● Given text:
Drury said having Cobb in the cast made the show an easy sell to the network.

"They bought it just because Lee J. Cobb was in it," Drury said. "He was so famous for his work in (the Arthur Miller play) 'Death of a Salesman' and other roles so we didn't even have to do a pilot."

That "The Virginian" is now experiencing something of a revival certainly pleases Drury and Shore.

"It's real gratifying to see new generations introduced to the show," Drury said. "I have some friends who tell me their grandkids come home from school and watch."

Shore said she had gotten numerous e-mails and letters about the series. "Some of them have told me they had forgotten just how good the show was. It is a show that families can watch together. There aren't many of those around today on network television."

Although "The Virginian" had its share of action, the series was also noted for strong story lines and its guest stars. Bette Davis, George C. Scott, Michael Rennie, Joan Crawford and Ricardo Montalban were among the many veterans who agreed to appear in the series, while soon-to-be-stars such as Robert Redford, Charles Bronson and Harrison Ford also popped up.

"It was something special to go to the set every day and find out who you were working with," Drury said. "You'd try to learn as much as you could from them."


"The Virginian" was also noted for its opening theme, written by Percy Faith.

"You listen to it and you realize that he (Faith) captured all the visions of the West in that piece of music," Drury said.

Filming 30 episodes a season in the 90-minute format did require some extra hard work.

● Problem to work on:
Transcribe the part of the article about "The Virginian" between "Shore said she" and "by Percy Faith.", inclusive.

Dataset records
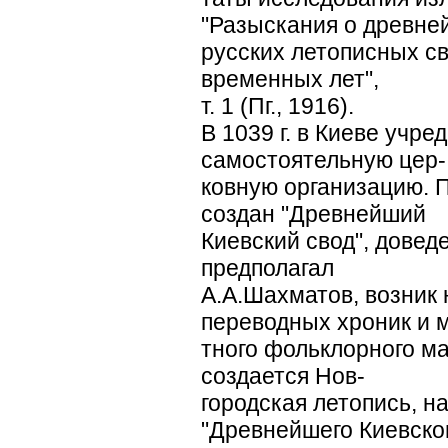
"Разыскания о древне
русских летописных св
временных лет",
т. 1 (Пг., 1916).
В 1039 г. в Киеве учре
самостоятельную цер-
ковную организацию. 
создан "Древнейший
Киевский свод", доведе
предполагал
А.А.Шахматов, возник 
переводных хроник и 
тного фольклорного ма
создается Нов-
городская летопись, на
"Древнейшего Киевско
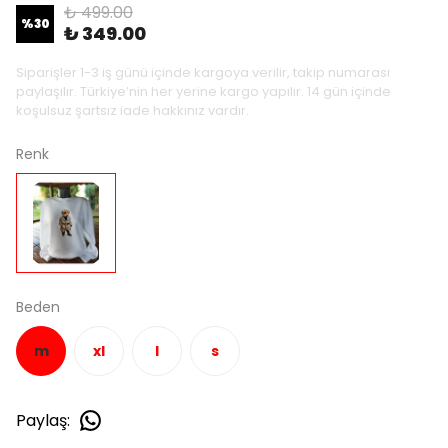
₺ 499.00
%
30
₺ 349.00
Siparişler 1-3 iş günü içinde kargoya verilir, takip numarası
paylaşılır. Türkiye’nin her yerine kargo yapılır. 14 gün içinde
koşulsuz şartsız iade hakkınız vardır.
Renk
Beden
m
xl
l
s
Paylaş
:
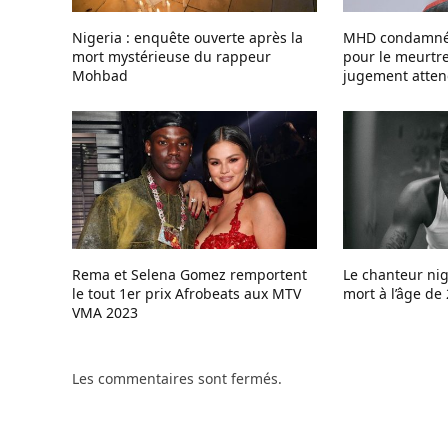
Nigeria : enquête ouverte après la
MHD condamné 
mort mystérieuse du rappeur
pour le meurtre
Mohbad
jugement atte
Rema et Selena Gomez remportent
Le chanteur ni
le tout 1er prix Afrobeats aux MTV
mort à l’âge de
VMA 2023
Les commentaires sont fermés.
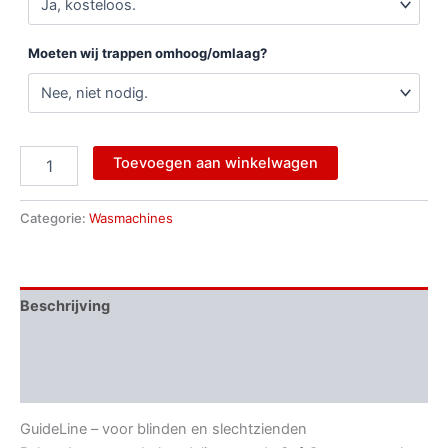
Moeten wij trappen omhoog/omlaag?
Toevoegen aan winkelwagen
Categorie:
Wasmachines
Beschrijving
Aanvullende informatie
Beoordelingen (0)
GuideLine – voor blinden en slechtzienden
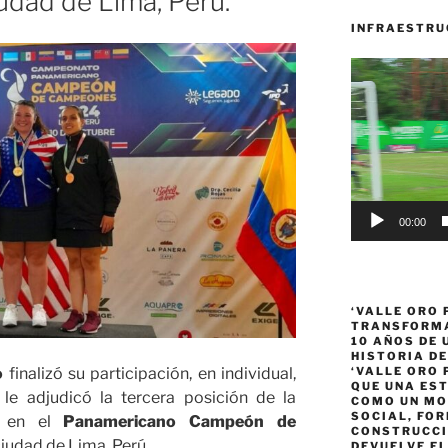
iudad de Lima, Perú.
INFRAESTRU
Reproductor
de
vídeo
00:00
‘VALLE ORO 
TRANSFORMA
10 AÑOS DE
HISTORIA DE
o
finalizó su participación, en individual,
‘VALLE ORO 
QUE UNA ES
le adjudicó la tercera posición de la
COMO UN MO
SOCIAL, FOR
 en el
Panamericano Campeón de
CONSTRUCCI
ciudad de Lima, Perú.
DEVUELVE EL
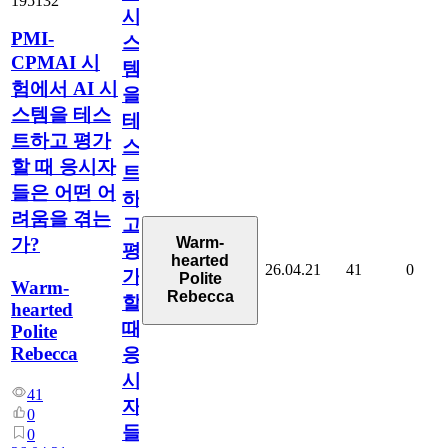
195132
시
PMI-
스
CPMAI 시
템
험에서 AI 시
을
스템을 테스
테
트하고 평가
스
할 때 응시자
트
들은 어떤 어
하
려움을 겪는
고
Warm-
가?
평
hearted
26.04.21
41
0
가
Polite
Warm-
Rebecca
할
hearted
때
Polite
Rebecca
응
시
41
자
0
들
0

● Response to this task:
Shore said she had gotten numerous e-mails and letters about the series. "Some of them have told me they had forgotten just how good the show was. It is a show that families can watch together. There aren't many of those around today on network television."

Although "The Virginian" had its share of action, the series was also noted for strong story lines and its guest stars. Bette Davis, George C. Scott, Michael Rennie, Joan Crawford and Ricardo Montalban were among the many veterans who agreed to appear in the series, while soon-to-be-stars such as Robert Redford, Charles Bronson and Harrison Ford also popped up.

"It was something special to go to the set every day and find out who you were working with," Drury said. "You'd try to learn as much as you could from them."


"The Virginian" was also noted for its opening theme, written by Percy Faith.